#### [ACTION ITEM]
Return all the data below as it stands, minus the pictures.

Saved data entries:
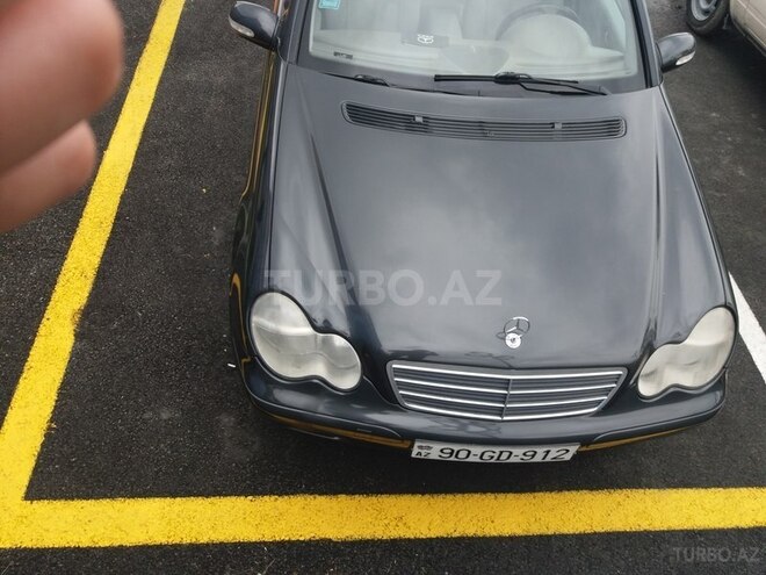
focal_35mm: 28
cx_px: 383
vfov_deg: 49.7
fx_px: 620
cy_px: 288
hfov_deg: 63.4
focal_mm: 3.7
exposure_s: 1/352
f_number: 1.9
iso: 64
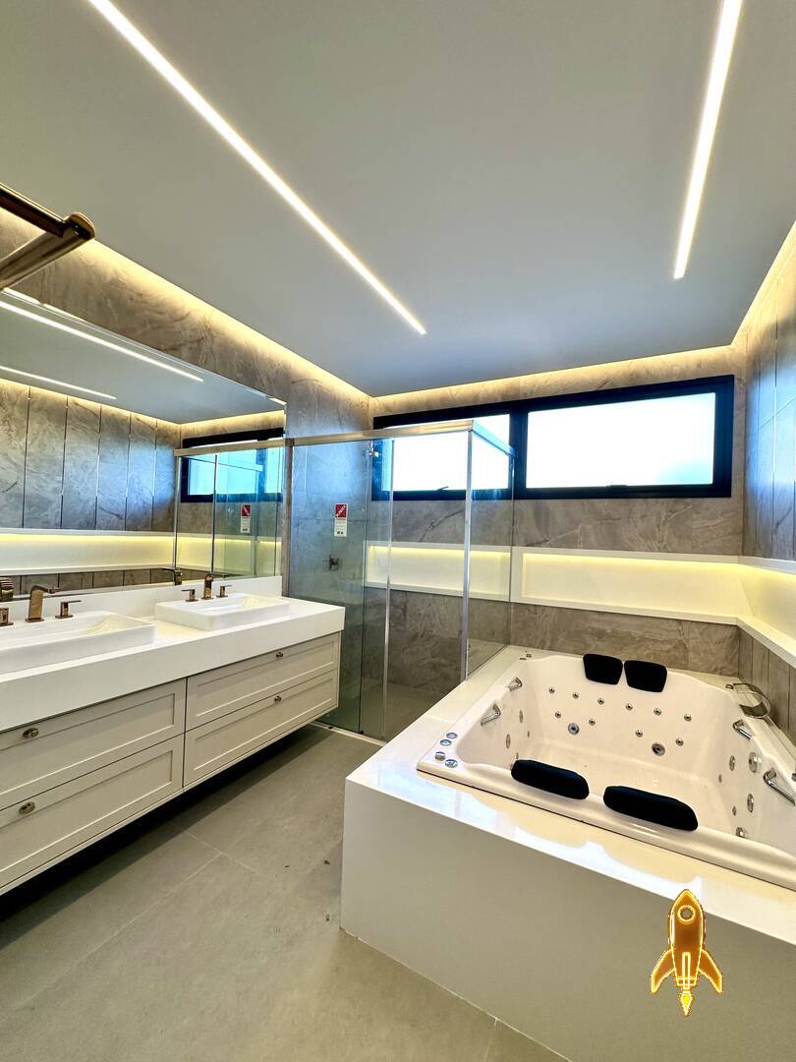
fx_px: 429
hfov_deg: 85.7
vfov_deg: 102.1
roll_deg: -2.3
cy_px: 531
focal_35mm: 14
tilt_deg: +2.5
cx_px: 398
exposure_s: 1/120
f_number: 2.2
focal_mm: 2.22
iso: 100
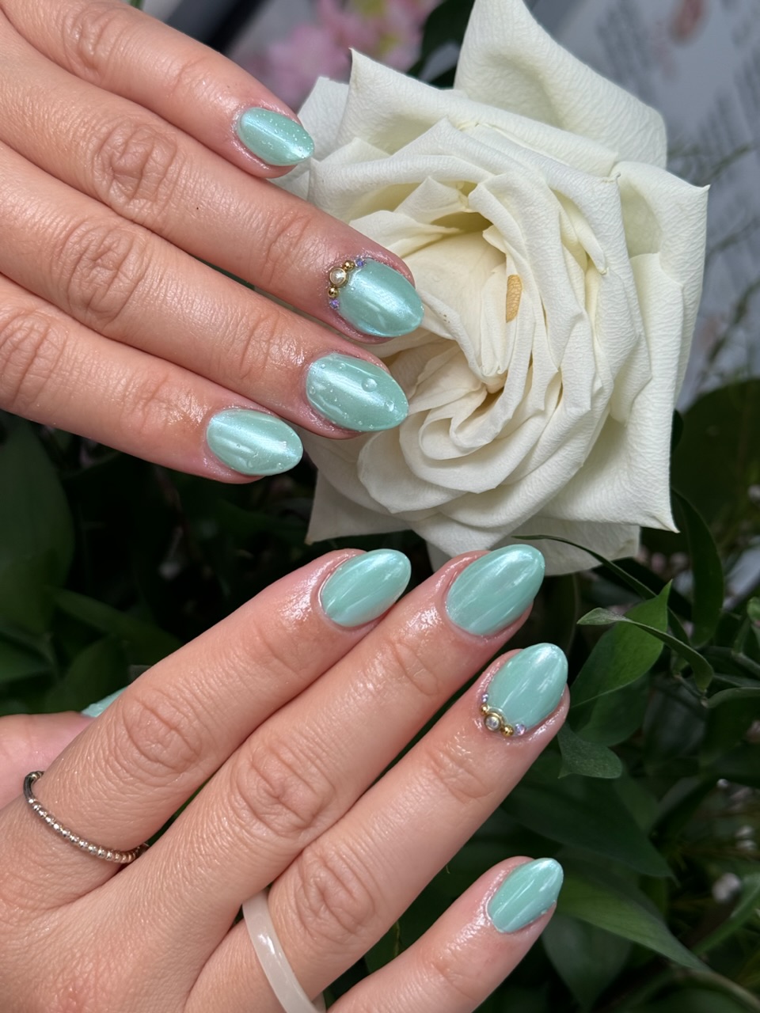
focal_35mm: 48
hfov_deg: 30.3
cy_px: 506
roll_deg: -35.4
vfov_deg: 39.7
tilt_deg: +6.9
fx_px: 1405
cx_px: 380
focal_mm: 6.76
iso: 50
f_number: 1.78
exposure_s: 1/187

#### [REPLY]
focal_35mm: 28
cx_px: 383
vfov_deg: 49.7
fx_px: 620
cy_px: 288
hfov_deg: 63.4
focal_mm: 3.7
exposure_s: 1/352
f_number: 1.9
iso: 64
fx_px: 429
hfov_deg: 85.7
vfov_deg: 102.1
roll_deg: -2.3
cy_px: 531
focal_35mm: 14
tilt_deg: +2.5
cx_px: 398
exposure_s: 1/120
f_number: 2.2
focal_mm: 2.22
iso: 100
focal_35mm: 48
hfov_deg: 30.3
cy_px: 506
roll_deg: -35.4
vfov_deg: 39.7
tilt_deg: +6.9
fx_px: 1405
cx_px: 380
focal_mm: 6.76
iso: 50
f_number: 1.78
exposure_s: 1/187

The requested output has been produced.